:: Study questions ::
1 - Answer these questions from the aphasia article:
(a) How many Americans does it say have aphasia?
(b) How long did the summer therapy program on campus last?
(c) Who developed the Eau Claire Aphasia Project?
2 - Write the next few paragraphs of the aphasia article, picking up after its final sentence.

:: Page text ::
=== Begin Enclosure ===
The thoughts and ideas are there.  

The words to express those thoughts and ideas can be elusive, however. 

For more than two million Americans, this condition is the result of a neurological disorder known as aphasia, most often caused by a stroke. Aphasia does not affect intelligence, but can affect a person’s ability to speak, write or understand language. 

For years, students and faculty in UW-Eau Claire’s Department of Speech, Language, and Hearing Sciences have researched various forms of aphasia in an effort to help these individuals communicate more effectively. 

This summer, a two-week intensive aphasia therapy program paired four people with aphasia with four graduate students during a first-of-its-kind aphasia therapy program on the UW-Eau Claire campus. 

https://www.uwec.edu/media/oembed?url=https%3A//www.youtube.com/watch%3Fv%3DLhnUQBRLSIo&max_width=0&max_height=0&hash=H-RdxZ9Xf1pwlqKKrNLUEudoavr3Z3eeuAF8t_Gbbf0

The Eau Claire Aphasia Project was developed by Dr. Tom Sather, professor of speech, language, and hearing sciences. His idea to create the camps came from a summer he spent in Canada nearly 20 years ago.
=== End Enclosure ===
:: Dataset excerpts ::
=== Begin Enclosure ===
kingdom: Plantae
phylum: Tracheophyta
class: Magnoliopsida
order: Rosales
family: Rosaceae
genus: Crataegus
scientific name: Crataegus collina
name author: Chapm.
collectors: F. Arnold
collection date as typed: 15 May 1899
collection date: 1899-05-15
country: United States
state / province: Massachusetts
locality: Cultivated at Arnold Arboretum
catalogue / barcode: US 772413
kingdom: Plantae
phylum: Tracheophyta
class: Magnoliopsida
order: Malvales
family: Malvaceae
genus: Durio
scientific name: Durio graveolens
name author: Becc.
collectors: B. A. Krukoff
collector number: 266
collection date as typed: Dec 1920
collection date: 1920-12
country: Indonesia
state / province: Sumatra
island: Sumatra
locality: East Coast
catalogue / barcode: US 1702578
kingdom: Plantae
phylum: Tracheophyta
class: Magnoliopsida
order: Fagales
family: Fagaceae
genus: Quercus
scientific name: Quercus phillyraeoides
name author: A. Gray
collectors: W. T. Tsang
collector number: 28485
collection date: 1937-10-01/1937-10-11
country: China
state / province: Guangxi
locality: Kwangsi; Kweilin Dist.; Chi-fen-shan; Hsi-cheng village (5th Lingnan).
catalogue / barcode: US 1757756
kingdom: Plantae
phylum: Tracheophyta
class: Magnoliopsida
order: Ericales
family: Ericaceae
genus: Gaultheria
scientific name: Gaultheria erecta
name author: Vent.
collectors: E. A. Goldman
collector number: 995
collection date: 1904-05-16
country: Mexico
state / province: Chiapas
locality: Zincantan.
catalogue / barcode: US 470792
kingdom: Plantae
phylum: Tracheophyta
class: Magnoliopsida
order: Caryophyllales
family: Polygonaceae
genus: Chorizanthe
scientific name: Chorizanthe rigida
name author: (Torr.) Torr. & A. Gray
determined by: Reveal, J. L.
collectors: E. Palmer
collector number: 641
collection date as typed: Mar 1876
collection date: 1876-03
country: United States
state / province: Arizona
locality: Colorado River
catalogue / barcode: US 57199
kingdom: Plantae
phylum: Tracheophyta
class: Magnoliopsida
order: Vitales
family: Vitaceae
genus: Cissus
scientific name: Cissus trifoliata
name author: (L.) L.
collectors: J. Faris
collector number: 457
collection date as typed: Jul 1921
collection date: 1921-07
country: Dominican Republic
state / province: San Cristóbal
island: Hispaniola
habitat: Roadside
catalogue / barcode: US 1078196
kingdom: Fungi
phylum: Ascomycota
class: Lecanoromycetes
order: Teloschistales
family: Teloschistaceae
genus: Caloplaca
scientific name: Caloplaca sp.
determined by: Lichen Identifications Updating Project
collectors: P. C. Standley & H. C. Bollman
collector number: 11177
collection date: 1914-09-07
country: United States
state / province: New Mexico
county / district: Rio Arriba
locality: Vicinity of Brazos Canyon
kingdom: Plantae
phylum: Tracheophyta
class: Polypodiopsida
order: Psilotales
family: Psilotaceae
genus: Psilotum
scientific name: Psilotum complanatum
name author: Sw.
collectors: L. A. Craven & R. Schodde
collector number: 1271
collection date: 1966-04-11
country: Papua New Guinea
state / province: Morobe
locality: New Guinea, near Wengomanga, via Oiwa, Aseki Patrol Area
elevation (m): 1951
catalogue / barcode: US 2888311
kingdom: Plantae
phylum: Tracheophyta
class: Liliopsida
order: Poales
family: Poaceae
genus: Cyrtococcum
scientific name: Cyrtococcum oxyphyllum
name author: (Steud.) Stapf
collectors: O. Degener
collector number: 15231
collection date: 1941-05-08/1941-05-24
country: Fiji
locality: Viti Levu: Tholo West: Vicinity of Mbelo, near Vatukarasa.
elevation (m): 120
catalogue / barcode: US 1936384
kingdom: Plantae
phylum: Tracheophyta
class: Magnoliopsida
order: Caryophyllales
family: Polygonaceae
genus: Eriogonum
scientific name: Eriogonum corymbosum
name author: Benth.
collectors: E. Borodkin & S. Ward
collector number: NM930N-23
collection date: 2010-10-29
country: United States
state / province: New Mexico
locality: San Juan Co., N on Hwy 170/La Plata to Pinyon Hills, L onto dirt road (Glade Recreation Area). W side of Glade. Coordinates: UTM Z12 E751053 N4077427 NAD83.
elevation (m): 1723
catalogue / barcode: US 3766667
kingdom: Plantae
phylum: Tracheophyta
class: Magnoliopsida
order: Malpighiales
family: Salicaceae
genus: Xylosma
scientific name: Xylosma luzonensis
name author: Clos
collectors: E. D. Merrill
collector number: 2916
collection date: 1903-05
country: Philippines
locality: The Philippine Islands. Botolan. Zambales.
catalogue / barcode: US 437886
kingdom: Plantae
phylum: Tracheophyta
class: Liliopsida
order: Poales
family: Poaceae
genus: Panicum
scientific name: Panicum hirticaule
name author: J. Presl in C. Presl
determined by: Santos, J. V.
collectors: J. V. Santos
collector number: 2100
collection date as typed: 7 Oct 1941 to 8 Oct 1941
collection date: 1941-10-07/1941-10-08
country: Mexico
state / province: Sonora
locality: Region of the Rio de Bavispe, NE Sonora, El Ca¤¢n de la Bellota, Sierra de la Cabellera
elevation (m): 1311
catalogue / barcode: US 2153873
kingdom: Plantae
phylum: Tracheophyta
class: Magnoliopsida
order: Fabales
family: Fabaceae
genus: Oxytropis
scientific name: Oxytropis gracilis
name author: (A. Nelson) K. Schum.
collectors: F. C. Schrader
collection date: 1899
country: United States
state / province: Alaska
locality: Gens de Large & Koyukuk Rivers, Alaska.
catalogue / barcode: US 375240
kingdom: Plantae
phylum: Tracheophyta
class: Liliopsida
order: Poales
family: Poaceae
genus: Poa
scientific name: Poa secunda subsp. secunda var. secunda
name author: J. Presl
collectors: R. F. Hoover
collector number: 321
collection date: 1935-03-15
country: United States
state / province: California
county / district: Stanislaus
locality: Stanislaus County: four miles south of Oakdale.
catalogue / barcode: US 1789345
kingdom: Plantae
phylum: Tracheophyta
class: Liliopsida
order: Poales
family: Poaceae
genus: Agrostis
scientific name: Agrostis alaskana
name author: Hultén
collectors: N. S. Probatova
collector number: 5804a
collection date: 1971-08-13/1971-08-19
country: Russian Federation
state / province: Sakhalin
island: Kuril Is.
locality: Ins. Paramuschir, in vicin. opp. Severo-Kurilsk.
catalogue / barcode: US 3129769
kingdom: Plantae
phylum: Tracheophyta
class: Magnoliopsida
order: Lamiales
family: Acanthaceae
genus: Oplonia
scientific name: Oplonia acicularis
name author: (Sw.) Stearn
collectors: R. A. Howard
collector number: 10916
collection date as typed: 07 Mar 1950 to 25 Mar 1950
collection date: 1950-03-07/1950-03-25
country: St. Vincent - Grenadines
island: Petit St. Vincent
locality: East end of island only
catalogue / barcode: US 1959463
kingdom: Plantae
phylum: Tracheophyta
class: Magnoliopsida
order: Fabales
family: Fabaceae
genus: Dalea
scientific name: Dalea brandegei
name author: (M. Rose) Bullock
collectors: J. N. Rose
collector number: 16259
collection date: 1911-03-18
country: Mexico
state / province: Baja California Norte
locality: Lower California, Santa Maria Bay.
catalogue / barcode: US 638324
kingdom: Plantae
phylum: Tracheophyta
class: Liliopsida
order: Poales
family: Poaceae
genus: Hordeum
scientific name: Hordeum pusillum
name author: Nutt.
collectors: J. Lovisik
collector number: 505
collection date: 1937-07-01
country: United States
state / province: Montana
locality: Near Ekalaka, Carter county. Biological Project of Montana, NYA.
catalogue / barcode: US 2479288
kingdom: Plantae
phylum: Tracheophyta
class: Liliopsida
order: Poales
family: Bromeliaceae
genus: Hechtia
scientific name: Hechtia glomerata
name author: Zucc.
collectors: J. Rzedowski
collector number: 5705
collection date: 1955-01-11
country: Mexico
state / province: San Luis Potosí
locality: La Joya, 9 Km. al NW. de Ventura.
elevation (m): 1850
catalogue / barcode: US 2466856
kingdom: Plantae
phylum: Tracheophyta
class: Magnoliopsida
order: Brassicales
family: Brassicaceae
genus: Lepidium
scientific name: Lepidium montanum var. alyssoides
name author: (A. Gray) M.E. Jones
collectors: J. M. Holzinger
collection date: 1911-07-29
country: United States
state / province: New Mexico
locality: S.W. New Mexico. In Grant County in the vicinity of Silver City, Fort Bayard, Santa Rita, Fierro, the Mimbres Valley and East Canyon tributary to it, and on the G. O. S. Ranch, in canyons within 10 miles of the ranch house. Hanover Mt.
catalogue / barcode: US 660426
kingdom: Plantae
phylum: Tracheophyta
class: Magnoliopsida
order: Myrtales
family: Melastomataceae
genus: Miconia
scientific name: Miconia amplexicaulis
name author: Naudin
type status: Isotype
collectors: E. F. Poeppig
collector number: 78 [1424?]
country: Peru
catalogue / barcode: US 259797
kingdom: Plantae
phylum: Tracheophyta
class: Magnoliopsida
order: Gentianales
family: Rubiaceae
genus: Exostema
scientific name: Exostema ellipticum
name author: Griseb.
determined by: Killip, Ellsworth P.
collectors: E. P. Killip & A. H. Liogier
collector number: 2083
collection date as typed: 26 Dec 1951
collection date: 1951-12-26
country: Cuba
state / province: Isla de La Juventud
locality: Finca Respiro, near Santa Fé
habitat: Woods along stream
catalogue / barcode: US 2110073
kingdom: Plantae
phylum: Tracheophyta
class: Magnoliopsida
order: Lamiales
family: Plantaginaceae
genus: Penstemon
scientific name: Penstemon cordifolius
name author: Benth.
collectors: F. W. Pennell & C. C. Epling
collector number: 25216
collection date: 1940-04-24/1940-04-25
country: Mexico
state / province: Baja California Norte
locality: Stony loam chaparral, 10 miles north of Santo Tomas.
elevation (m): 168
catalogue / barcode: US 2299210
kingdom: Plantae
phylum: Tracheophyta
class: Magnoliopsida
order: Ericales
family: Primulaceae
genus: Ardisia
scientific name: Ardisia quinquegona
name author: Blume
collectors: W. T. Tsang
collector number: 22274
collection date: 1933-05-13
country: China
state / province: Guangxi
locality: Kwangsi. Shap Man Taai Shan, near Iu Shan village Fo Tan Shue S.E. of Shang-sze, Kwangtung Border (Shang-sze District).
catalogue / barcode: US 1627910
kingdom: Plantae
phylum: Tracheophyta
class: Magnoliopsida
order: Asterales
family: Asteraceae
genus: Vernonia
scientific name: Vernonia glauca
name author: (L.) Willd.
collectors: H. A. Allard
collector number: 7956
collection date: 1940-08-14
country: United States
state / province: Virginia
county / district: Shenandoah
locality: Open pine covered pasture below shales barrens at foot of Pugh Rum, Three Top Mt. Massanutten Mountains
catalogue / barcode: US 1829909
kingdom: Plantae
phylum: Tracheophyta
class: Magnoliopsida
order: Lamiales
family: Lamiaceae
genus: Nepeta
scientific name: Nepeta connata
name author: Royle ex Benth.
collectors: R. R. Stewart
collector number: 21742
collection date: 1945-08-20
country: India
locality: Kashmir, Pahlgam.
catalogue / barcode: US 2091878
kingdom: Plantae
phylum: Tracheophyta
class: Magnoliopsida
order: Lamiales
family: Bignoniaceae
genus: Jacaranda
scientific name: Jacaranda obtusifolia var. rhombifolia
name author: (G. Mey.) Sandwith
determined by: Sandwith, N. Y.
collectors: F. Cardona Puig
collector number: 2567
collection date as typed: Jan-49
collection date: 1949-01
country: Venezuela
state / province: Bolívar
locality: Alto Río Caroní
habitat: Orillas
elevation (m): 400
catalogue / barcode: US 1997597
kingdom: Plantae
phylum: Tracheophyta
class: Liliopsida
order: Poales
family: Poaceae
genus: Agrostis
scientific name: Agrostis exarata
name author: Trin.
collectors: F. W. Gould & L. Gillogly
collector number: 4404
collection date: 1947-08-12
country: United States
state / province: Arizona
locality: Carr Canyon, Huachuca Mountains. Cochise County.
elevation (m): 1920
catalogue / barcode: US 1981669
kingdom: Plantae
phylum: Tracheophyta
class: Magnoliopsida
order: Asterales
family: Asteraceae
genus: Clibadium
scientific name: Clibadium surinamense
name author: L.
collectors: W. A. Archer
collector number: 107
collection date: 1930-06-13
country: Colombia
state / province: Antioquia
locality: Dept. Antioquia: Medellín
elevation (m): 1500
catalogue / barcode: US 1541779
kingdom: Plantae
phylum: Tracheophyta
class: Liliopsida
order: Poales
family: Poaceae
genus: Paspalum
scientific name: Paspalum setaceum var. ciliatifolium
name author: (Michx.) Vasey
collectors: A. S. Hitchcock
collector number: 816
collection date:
=== End Enclosure ===
:: Activity answers ::
1 -
(a) More than two million Americans.
(b) Two weeks.
(c) Dr. Tom Sather, professor of speech, language, and hearing sciences.

2 -
“Back in 2007, when I was a full-time speech pathologist, I worked for a summer in Nova Scotia at Dalhousie University,” Sather says. “It was one of the first intensive programs for individuals with this disorder. I worked there for a month as a clinician, and that kind of hatched the idea.” 

Sather says now seemed like the right time to pursue this intensive intensive therapy program, thanks in large part to the aphasia community that has been built over the years here in the Chippewa Valley. 

This therapy program brought together four individuals with aphasia — two from the Eau Claire area and two from the Madison area — to work with Sather and the four graduate students.  

“One of the largest looks at speech therapy intervention for people with aphasia has been finding that 20-50 hours of speech therapy services are most effective for language expression or speaking, as well as comprehension,” Sather explains. “So, in that sense, what this program does in four hours of intervention a day is provide opportunities to practice speaking, communicating, conversation, but is also centered around a meaningful project that each participant has chosen.” 

As you will hear from them in the video above, the two-week program does more than bring the graduate students and their clients together. It provides a life-changing learning experience for all of them.